NST: The Bukit Tagar landfill in Rawang, Hulu Selangor, which has been dogged by controversy, is in the news again.
This time, the Federal Government-owned landfill, which opened last April despite reservations by the Selangor State Government, is under investigation by the Department of Environment for contaminating Sungai Selangor and causing smelly tap water in the Klang Valley last week.
DOE director-general Datuk Rosnani Ibarahim said the landfill, operated by KUB-Berjaya Environ Sdn Bhd, would be checked for violations of its environmental impact assessment (EIA) conditions.
She said when the DOE approved the EIA report about two years ago, it had imposed conditions to ensure that leachate would not contaminate the surrounding rivers as the landfill lies in a water catchment area.
"We did not approve the actual project site, as that was up to the land authorities.
"We are investigating to see to what extent the landfill management did or did not comply with the EIA conditions," she told the New Straits Times today.
"If there is a violation, it can be a basis for legal action."

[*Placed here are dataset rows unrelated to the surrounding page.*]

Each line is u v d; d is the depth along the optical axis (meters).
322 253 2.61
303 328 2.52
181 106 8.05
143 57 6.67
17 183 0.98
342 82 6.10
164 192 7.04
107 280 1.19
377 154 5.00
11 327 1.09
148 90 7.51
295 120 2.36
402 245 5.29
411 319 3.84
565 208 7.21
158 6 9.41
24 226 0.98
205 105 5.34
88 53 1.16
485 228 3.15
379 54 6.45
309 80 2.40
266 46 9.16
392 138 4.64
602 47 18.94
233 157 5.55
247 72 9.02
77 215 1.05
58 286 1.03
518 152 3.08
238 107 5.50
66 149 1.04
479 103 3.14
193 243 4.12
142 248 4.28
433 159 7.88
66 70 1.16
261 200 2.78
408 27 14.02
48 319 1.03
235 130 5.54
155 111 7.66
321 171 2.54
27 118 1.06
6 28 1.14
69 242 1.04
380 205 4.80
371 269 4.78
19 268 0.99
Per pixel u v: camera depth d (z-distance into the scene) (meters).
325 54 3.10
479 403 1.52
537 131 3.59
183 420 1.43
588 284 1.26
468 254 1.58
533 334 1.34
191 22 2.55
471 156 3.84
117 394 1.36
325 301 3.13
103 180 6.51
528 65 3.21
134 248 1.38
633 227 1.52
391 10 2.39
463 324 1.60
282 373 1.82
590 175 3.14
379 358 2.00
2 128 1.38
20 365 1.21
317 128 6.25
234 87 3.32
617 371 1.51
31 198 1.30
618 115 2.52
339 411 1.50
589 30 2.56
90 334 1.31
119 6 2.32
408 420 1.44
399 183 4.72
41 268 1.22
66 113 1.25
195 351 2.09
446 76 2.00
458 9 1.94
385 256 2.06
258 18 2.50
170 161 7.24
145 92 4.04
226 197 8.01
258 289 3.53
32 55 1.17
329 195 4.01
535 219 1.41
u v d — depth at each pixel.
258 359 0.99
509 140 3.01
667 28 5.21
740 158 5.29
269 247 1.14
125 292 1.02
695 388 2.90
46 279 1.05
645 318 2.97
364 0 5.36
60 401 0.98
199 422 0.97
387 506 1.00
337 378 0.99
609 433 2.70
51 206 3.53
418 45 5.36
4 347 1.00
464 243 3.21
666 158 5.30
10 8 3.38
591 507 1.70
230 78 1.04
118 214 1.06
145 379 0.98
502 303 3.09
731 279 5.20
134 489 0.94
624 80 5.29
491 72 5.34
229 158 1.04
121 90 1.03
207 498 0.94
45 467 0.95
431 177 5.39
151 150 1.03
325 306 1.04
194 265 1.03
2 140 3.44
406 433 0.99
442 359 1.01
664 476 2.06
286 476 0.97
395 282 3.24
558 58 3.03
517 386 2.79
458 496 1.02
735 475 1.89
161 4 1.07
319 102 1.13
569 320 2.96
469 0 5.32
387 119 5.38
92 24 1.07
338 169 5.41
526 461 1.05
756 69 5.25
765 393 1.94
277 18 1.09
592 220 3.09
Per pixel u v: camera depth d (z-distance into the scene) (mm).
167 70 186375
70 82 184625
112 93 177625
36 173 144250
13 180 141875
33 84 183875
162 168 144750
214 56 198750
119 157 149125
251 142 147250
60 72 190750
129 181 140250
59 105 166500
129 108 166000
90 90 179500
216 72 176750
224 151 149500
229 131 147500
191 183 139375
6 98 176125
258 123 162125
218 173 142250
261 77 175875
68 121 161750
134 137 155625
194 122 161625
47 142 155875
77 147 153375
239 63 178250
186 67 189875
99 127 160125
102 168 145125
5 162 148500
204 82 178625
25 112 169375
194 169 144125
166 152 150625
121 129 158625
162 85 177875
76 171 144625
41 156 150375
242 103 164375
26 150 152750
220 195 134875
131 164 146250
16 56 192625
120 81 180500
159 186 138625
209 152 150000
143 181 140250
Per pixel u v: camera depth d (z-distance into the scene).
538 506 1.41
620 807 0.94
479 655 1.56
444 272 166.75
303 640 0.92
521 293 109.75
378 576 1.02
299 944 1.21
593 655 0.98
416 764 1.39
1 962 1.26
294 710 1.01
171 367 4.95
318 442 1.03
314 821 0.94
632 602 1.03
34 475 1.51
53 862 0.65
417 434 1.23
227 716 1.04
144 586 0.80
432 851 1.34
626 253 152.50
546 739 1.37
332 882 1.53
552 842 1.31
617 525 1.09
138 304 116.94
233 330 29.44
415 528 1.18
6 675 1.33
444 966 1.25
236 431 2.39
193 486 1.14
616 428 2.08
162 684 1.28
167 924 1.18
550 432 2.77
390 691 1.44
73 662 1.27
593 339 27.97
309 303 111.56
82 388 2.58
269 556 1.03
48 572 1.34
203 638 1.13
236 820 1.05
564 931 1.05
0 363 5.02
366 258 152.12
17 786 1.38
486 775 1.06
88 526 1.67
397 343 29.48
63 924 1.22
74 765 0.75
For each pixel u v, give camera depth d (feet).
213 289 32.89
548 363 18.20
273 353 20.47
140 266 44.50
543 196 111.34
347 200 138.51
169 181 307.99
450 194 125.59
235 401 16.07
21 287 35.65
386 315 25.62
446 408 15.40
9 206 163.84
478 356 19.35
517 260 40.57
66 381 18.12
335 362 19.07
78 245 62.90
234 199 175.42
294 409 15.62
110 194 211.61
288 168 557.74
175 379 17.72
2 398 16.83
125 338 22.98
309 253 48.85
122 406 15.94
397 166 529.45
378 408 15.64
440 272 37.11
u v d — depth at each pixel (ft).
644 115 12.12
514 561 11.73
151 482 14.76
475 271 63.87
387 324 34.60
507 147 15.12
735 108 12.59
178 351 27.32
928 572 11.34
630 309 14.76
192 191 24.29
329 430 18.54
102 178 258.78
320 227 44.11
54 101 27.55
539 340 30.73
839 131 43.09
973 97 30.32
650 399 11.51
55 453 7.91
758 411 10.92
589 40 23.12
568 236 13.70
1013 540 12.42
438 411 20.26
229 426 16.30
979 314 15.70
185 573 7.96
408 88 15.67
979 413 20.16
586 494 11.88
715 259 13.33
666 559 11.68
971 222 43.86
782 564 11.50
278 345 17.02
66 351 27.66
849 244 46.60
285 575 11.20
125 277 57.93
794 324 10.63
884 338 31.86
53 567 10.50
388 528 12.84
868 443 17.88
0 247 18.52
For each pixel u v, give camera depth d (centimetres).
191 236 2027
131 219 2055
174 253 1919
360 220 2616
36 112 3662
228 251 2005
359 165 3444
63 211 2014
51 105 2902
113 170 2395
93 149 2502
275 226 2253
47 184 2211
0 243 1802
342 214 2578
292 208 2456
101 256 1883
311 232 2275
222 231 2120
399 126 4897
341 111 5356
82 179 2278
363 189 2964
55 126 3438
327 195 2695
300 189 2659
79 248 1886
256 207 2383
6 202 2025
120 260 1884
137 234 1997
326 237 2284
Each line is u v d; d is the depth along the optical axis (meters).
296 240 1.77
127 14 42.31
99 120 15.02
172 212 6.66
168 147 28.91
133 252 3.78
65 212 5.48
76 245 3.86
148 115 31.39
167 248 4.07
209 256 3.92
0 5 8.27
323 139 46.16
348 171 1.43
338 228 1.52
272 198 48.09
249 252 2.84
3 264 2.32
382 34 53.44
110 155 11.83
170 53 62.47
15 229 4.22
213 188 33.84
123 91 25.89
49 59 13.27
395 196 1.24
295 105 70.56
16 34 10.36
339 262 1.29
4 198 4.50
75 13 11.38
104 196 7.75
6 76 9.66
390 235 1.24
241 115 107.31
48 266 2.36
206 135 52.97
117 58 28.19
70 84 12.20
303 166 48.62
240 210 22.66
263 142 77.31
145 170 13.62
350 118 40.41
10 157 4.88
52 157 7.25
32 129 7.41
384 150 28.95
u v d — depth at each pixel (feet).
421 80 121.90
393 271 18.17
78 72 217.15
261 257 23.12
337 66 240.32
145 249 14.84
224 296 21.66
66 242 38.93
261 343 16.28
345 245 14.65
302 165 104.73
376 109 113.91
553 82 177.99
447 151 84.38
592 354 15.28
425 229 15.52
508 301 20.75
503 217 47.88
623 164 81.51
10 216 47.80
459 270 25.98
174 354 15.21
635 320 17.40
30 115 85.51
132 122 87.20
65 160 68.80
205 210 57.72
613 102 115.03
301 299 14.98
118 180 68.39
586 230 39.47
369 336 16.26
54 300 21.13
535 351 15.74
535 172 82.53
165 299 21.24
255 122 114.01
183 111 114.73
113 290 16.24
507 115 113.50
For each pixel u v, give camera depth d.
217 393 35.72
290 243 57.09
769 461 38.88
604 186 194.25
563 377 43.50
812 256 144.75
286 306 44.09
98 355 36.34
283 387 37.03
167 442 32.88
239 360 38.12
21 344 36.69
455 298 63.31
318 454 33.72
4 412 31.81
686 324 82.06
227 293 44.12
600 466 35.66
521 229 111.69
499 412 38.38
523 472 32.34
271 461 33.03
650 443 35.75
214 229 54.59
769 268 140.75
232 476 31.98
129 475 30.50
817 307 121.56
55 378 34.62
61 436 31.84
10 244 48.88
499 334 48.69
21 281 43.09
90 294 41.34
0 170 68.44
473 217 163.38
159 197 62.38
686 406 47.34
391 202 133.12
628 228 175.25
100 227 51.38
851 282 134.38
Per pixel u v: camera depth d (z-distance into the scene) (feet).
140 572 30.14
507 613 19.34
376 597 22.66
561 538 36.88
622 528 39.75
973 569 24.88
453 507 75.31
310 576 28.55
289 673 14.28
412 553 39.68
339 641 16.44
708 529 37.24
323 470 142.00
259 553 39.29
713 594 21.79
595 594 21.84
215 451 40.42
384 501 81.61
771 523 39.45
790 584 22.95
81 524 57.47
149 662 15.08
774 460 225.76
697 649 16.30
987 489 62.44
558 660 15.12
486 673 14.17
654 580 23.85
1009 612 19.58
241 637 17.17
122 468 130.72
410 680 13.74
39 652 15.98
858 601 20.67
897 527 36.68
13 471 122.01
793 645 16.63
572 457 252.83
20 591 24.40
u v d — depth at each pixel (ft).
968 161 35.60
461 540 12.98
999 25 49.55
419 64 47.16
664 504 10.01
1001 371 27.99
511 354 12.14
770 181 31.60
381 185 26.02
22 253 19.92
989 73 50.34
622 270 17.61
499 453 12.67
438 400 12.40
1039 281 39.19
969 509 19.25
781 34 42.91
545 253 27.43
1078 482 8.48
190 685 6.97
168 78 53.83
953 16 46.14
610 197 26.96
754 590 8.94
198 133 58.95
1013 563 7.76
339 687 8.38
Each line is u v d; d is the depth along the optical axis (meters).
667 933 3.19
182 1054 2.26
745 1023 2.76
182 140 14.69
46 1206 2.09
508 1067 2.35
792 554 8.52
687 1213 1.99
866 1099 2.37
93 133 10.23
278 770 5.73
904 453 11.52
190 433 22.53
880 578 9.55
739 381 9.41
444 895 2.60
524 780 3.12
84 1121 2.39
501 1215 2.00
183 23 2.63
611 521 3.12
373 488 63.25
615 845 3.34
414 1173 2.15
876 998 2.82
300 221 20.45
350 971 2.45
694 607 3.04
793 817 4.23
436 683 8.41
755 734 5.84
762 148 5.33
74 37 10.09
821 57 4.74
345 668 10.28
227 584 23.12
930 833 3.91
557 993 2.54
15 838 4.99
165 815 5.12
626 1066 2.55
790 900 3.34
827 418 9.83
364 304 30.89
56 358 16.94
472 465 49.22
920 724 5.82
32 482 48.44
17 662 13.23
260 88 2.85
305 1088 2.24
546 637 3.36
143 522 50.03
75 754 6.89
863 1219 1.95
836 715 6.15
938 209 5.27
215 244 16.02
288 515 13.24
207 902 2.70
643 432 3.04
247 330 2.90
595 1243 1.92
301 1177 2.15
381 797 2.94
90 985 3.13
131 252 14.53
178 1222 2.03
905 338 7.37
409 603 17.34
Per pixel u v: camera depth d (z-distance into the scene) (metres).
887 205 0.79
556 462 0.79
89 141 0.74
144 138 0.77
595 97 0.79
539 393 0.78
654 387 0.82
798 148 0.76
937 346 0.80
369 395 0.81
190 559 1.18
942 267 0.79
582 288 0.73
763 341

The penalty for EIA violations under the Environmental Quality Act is a maximum fine of RM100,000 or five years’ jail, or both.
Yesterday, Natural Resources and Environment Minister Datuk Seri Azmi Khalid said the cause of the smelly tap water was water seeping or overflowing from the landfill’s storage pond into Sungai Selangor following heavy rain on Feb 26.
The river supplies 60 per cent of the drinking water consumed in Selangor, Kuala Lumpur and Putrajaya.
The DOE and State Government in 2004 had warned that leachate could leak into the surrounding peat swamps and rivers.
While the State did not oppose the project, it raised concerns over the suitability of its location near important rivers.
The debate ceased once the Housing and Local Government Ministry acquired the land and placed the landfill under federal jurisdiction.
The ministry said the Bukit Tagar facility was needed as other landfills serving the Klang Valley had reached maximum capacity.
In its EIA report in 2004, the landfill management said it wanted to channel treated waste-water from the site into the Raja Musa peat swamp forest, which feeds some of Selangor’s rivers.